Поджала губы, делая вид, что совершенно не причём. На подоконнике герань стоит, покормите бедолагу.
– Кофе хотите? – услышала за своей спиной, когда вышла из комнаты.
Хозяин дома стоял в проёме двери, ведущей на кухню.
– Пирог есть сладкий и с капустой и грибами.
– Спасибо, не нужно. Я спешу, – буркнула я, вспоминая вчерашнее представление в магазине.
Снова накатила обида.
– Медпункт в восемь открывается, вряд ли успеете позавтракать, – он отодвинулся в сторону, приглашая рукой на кухню.
Я демонстративно грохнула укладкой, поставила тяжёлый чемодан на пол, прошла куда показывали.
Давай, хозяин, корми своими пирогами.
Кухня оказалась просторной, современной. Я растерялась от разнообразия бытовой техники.

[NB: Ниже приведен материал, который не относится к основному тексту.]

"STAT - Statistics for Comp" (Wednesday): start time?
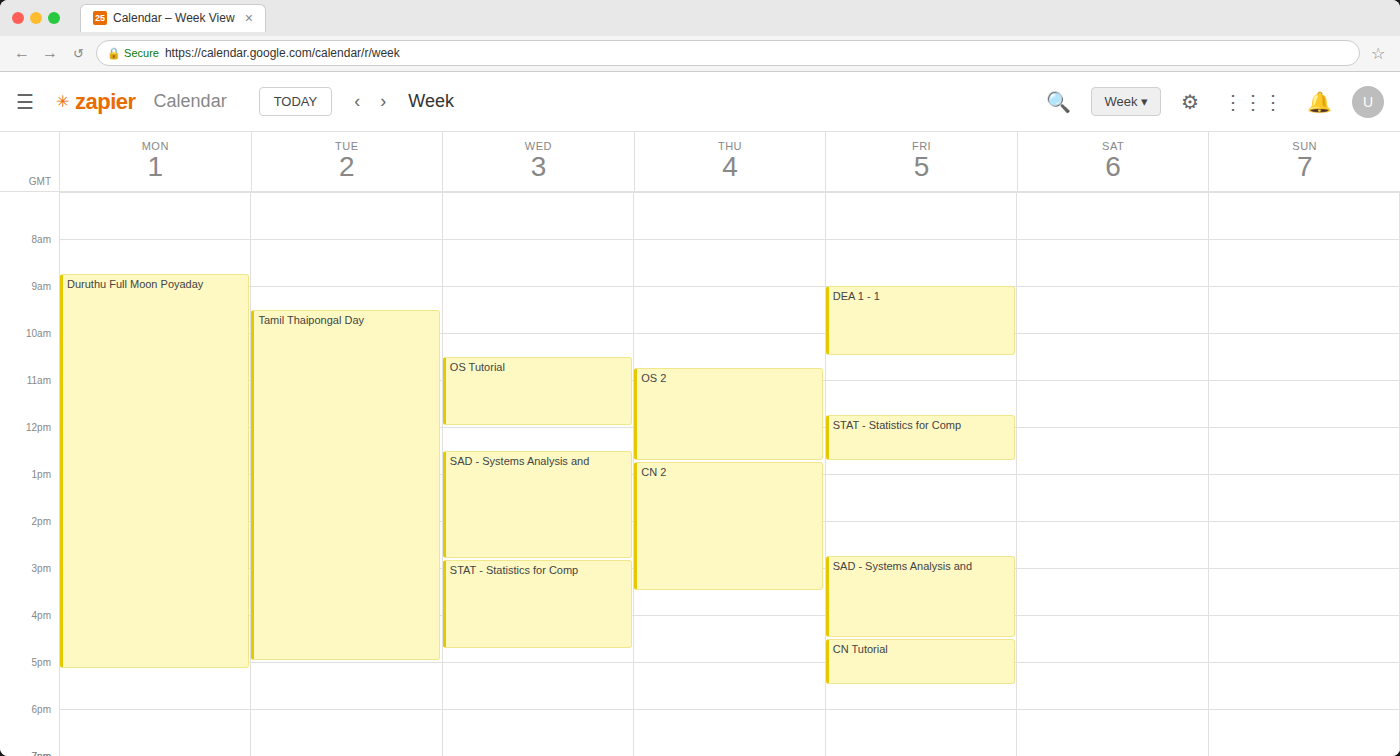
2:50 PM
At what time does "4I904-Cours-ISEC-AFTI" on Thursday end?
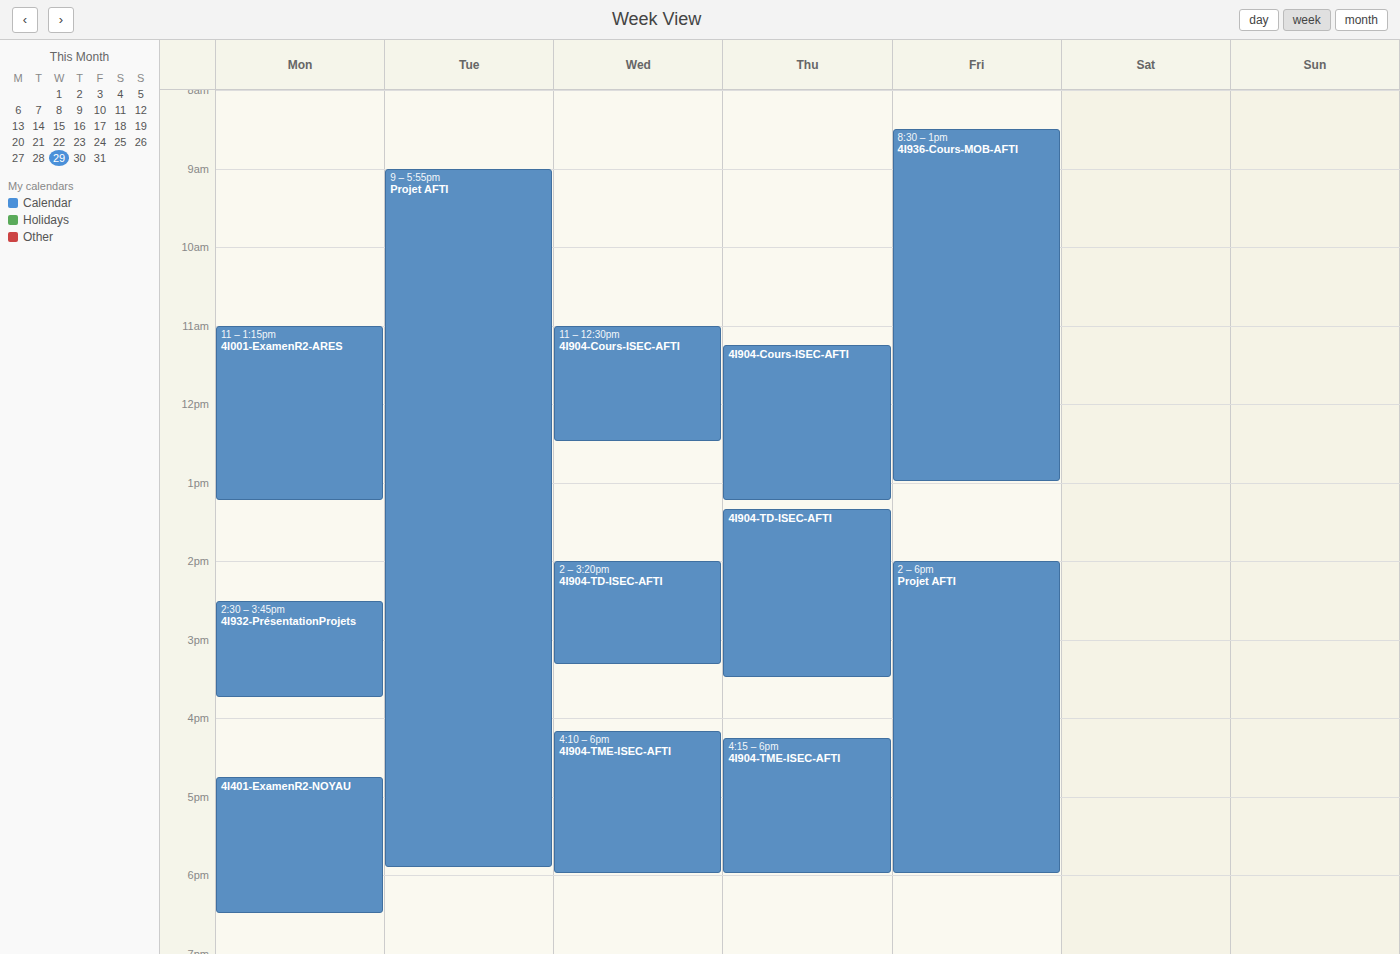
1:15 PM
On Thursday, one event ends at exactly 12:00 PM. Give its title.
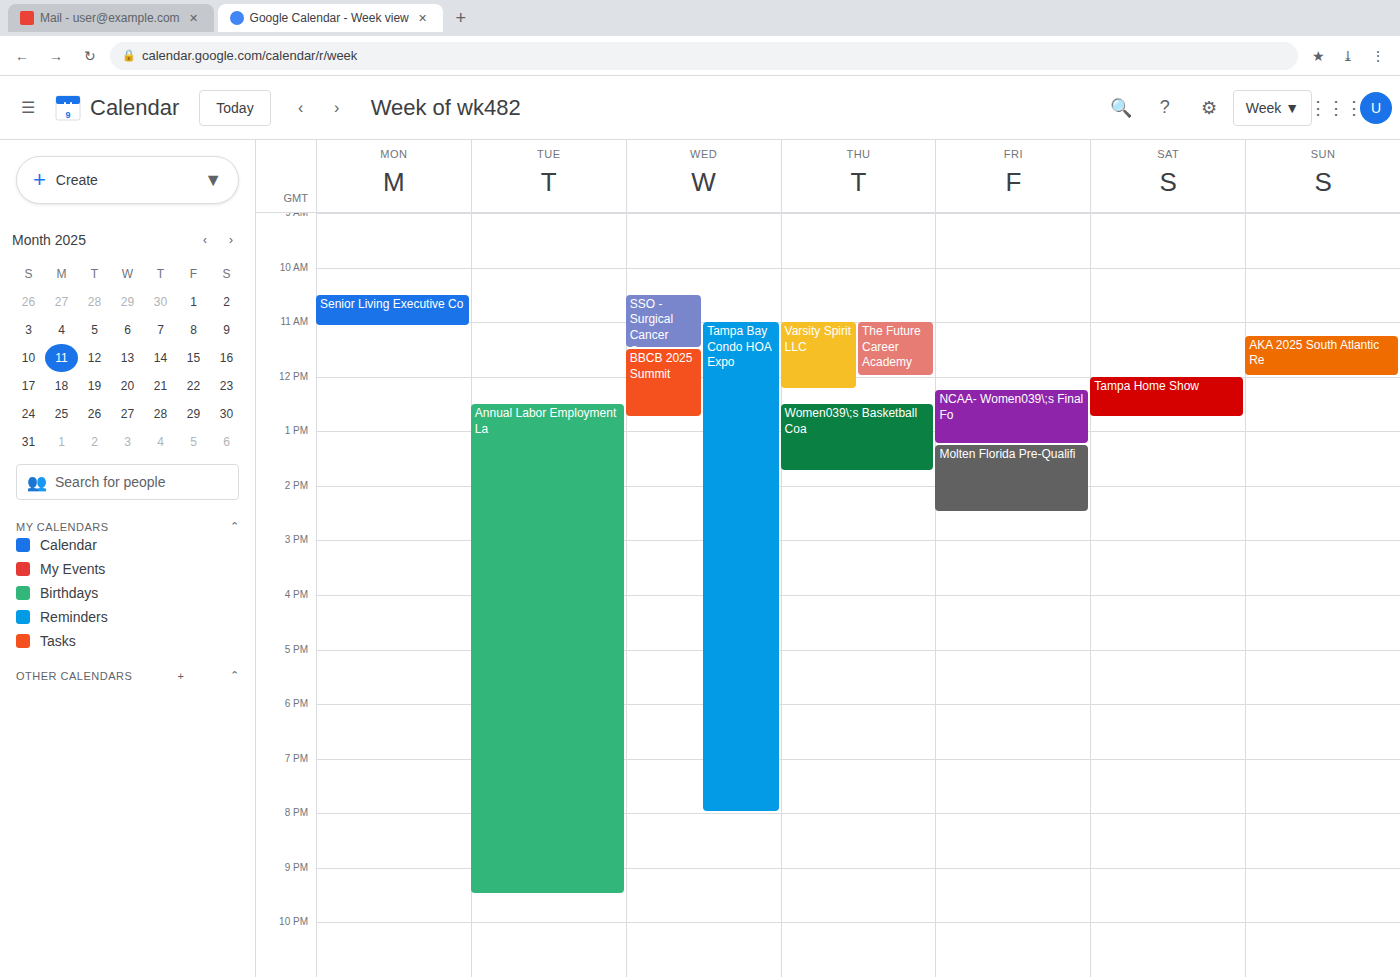
"The Future Career Academy"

Одёрнула себя, не могла же я всерьёз думать, что человек, у которого снегоход во дворе, пользуется ступой для приправ, пьёт из ендовы, готовит в чугунке.
Хотя, чугунки тоже были, стояли в отделённом закутке, рядом с настоящей русской печью, которая одновременно контрастировала с интерьером и вписывалось в него.
– Капучино, американо? – спросил Митрофан Яковлевич, показывая жестом, чтобы я, наконец, села. Не стояла, как на выставке, таращась по сторонам.
– Американо и, если есть, сливки, – глянула на отличную кофе-машину.
– Не капучино? – уточнил хозяин дома.
– Американо, – кивнула в подтверждение своих слов.
Вскоре на столе появилось два пирога. От сладкого отрезан кусочек, с грибами, видно, только испечён.
– Угощайтесь, – проговорил Митрофан Яковлевич. – У меня не так вкусно, как у Василисы, получается, но вроде есть можно…
– Спасибо, – кивнула я.
Действительно вкусно. Мужчина-старовер, который сам печёт пироги, не вписывался в моё представление о староверах, если бы у меня были хоть какие-то представления об этих людях.
До этой недели я вообще не знала об их существовании, однако образ Домостроя упорно не уходил из головы.
Молчала, не знала что произнести, хозяин дома тоже молчал.
Говорить нам было не о чем, тишина стояла какая-то неуютная. Наверное, нужно извиниться за свои слова в первый визит, но почему бы Гучкову не извиниться за вчерашнюю выходку?
Нет? Ну, вот и я… нет.
Из-под ресниц, украдкой, я рассматривала Митрофана Яковлевича, про себя удивляясь имени. Первый раз встречаю живого Митрофана…
Он сидел напротив, светлые волосы расчёсаны, стрижка аккуратная, борода ухоженная. Я не слишком любила бороды, считала эту моду глупостью. Часто мужчины выглядели неухоженными из-за растительности на лице, но конкретному Митрофану шло.